Strategi dan Taktis Perang Bangsa Persia Kembali Menunjukkan Taringnya
Bangsa Persia sejak dahulu kala selalu punya jurus yang membuat musuh kehilangan akal. Mereka tidak selalu mengandalkan senjata canggih, tetapi sering memanfaatkan hal-hal sederhana yang justru lebih mematikan. Sejarah mencatat bagaimana batu besar atau besi dijatuhkan dari ketinggian untuk merusak formasi musuh. Taktik ini terlihat kuno, tetapi justru menunjukkan kecerdikan: memanfaatkan gravitasi sebagai senjata, tanpa perlu mesiu atau bubuk peledak.
Kini, wajah Persia modern tetap mempertahankan roh kecerdikan itu. Dunia membayangkan ancaman seperti “hujan tungsten”—simbol dari serangan yang sederhana, senyap, tapi membuat kapal baja sekalipun merasa rapuh. Bukan karena senjata itu benar-benar digunakan, melainkan karena ide semacam itu menunjukkan betapa Persia pandai memainkan psikologi perang: membuat musuh selalu waspada terhadap ancaman yang tak terlihat radar, tak terdengar sirene, tapi menghantui pikiran.
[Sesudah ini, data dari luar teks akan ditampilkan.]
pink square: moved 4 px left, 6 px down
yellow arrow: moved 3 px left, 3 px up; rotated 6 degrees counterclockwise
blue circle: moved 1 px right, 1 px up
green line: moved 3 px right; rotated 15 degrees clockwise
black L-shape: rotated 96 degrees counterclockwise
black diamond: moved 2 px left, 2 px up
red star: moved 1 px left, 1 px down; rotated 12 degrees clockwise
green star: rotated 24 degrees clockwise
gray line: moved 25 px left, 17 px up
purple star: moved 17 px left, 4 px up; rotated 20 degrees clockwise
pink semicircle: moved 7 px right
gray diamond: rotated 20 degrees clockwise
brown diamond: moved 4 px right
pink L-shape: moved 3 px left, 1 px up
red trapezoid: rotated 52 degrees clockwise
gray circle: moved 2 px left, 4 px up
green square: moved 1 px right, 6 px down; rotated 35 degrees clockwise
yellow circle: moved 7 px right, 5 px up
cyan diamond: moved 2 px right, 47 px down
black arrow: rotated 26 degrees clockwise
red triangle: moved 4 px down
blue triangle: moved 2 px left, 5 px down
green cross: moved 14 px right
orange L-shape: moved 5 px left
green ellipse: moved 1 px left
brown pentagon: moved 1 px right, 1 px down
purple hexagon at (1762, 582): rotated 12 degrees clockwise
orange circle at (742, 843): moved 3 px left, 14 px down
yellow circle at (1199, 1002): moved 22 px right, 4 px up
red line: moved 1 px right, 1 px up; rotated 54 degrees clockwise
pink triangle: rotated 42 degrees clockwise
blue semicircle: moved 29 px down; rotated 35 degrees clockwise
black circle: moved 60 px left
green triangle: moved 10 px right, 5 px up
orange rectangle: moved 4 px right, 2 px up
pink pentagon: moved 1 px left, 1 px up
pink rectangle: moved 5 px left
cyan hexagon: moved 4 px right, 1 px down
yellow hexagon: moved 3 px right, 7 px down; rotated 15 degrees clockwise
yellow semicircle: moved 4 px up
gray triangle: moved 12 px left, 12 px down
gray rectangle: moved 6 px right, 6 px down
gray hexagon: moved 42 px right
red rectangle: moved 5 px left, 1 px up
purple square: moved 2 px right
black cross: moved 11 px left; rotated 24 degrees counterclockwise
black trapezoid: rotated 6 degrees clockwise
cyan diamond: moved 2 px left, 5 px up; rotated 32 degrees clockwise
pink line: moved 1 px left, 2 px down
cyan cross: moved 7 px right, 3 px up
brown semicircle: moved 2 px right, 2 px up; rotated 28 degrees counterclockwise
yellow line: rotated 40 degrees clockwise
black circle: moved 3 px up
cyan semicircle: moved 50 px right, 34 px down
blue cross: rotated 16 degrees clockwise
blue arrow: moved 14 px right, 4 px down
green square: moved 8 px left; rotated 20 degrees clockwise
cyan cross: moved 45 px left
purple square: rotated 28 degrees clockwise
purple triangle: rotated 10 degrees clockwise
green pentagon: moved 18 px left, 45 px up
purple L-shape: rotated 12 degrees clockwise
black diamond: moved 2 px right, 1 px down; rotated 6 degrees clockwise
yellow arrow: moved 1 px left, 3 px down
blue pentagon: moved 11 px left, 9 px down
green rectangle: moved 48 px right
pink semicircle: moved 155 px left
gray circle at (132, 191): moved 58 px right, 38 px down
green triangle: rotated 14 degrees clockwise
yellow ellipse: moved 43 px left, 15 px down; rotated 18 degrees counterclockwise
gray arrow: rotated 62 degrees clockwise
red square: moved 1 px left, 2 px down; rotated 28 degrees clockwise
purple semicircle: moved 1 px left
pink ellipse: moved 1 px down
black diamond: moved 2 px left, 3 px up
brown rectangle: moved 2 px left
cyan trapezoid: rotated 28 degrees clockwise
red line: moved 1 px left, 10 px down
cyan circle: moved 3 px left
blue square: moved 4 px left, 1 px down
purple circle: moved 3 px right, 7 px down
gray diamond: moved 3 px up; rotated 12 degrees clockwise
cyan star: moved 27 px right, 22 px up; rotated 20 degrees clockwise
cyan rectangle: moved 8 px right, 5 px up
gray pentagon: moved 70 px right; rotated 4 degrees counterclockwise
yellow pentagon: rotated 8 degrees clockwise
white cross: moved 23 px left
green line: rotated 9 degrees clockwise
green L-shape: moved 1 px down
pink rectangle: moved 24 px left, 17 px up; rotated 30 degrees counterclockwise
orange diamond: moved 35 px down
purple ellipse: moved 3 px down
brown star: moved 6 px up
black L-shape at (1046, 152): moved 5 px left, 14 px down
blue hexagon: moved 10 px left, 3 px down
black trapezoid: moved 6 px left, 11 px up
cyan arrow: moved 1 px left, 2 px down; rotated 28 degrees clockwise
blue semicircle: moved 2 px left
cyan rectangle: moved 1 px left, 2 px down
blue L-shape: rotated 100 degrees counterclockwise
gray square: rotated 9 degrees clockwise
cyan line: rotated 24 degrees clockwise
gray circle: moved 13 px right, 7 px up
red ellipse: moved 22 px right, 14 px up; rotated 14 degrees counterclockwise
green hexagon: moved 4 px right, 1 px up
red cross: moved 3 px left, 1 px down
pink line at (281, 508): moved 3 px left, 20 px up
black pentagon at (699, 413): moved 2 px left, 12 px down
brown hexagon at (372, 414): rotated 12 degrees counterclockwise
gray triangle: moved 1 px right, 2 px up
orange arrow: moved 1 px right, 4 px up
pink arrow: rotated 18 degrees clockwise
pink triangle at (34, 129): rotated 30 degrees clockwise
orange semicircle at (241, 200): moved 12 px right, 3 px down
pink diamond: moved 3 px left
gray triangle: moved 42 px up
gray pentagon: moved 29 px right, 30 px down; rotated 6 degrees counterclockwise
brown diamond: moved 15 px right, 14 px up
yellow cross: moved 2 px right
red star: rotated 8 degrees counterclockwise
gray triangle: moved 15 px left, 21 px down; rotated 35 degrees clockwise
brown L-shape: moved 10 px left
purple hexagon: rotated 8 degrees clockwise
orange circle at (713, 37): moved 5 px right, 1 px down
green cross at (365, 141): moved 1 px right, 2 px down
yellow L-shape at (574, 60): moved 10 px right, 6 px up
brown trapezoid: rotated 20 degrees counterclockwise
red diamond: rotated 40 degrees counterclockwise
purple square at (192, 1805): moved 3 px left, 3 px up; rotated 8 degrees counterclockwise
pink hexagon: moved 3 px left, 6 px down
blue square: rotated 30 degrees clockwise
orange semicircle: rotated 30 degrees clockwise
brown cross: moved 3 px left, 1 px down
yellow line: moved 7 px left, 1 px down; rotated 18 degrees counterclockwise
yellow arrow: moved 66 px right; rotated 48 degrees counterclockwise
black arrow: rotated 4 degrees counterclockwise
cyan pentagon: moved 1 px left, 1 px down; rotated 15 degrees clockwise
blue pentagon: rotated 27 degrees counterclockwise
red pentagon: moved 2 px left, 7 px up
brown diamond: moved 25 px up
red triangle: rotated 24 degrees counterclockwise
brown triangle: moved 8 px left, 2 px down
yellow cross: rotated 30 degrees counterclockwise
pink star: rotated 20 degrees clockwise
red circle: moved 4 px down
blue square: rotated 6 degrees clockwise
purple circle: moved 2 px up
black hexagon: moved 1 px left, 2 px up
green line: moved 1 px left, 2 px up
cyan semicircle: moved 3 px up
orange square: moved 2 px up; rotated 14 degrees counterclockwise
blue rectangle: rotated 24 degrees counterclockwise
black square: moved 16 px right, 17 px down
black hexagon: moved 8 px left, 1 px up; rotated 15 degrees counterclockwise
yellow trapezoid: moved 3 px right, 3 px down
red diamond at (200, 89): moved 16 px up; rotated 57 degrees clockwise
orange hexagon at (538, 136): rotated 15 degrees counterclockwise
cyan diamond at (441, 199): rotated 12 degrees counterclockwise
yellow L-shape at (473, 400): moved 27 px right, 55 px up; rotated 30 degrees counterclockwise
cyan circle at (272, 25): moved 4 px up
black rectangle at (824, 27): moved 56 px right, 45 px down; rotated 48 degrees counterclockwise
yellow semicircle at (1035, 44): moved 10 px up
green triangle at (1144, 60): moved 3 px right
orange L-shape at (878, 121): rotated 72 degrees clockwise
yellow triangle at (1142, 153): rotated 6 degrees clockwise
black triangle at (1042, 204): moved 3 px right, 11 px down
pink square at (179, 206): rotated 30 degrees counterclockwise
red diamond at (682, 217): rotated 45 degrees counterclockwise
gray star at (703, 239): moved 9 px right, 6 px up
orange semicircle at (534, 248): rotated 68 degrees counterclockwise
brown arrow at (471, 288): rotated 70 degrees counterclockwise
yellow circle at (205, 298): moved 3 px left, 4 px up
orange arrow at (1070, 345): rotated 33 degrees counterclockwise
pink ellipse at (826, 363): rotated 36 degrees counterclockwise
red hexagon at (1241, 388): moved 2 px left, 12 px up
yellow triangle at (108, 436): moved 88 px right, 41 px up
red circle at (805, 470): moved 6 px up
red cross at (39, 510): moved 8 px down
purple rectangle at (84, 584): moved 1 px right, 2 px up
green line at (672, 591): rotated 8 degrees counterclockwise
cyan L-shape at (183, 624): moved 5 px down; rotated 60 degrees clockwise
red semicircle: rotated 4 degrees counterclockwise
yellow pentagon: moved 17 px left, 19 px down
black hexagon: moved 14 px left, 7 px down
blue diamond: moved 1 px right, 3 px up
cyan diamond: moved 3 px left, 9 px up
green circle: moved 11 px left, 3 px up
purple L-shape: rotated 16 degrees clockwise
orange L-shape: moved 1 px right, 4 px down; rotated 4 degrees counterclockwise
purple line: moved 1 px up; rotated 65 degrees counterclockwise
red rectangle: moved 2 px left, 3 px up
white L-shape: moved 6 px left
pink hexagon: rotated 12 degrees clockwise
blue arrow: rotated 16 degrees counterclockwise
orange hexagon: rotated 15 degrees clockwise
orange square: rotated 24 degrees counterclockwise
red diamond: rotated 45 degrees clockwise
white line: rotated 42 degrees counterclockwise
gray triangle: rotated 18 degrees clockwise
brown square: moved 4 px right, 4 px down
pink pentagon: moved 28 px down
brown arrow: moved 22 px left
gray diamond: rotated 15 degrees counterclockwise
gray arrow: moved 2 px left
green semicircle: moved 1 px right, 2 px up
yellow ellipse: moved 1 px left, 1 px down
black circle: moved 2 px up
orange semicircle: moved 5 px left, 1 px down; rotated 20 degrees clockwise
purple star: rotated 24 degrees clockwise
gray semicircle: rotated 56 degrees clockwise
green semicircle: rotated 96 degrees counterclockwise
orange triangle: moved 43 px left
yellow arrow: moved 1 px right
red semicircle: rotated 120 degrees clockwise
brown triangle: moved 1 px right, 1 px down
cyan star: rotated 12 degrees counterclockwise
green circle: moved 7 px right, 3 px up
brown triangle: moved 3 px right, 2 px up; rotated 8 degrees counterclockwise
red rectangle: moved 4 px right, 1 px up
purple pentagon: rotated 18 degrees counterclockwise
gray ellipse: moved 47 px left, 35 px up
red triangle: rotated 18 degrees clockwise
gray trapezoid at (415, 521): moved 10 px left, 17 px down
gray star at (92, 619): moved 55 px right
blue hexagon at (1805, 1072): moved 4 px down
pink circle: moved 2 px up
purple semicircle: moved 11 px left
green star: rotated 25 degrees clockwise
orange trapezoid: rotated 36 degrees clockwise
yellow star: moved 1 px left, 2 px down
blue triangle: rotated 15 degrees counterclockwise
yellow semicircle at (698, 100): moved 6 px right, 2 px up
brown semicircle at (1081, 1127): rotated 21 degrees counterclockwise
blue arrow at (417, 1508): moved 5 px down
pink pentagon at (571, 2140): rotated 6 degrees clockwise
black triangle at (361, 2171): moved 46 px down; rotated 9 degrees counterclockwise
Inilah seni perang Persia: menggabungkan tradisi kuno dengan strategi modern, menekankan efek psikologis dan simbolik. Dari kereta perang di Gaugamela hingga bunker rudal di Teluk Persia, mereka menunjukkan bahwa kecerdasan adalah senjata paling tajam. Dunia pun kembali menoleh, karena taring Persia bukan hanya tajam di medan perang, tetapi juga di panggung geopolitik global.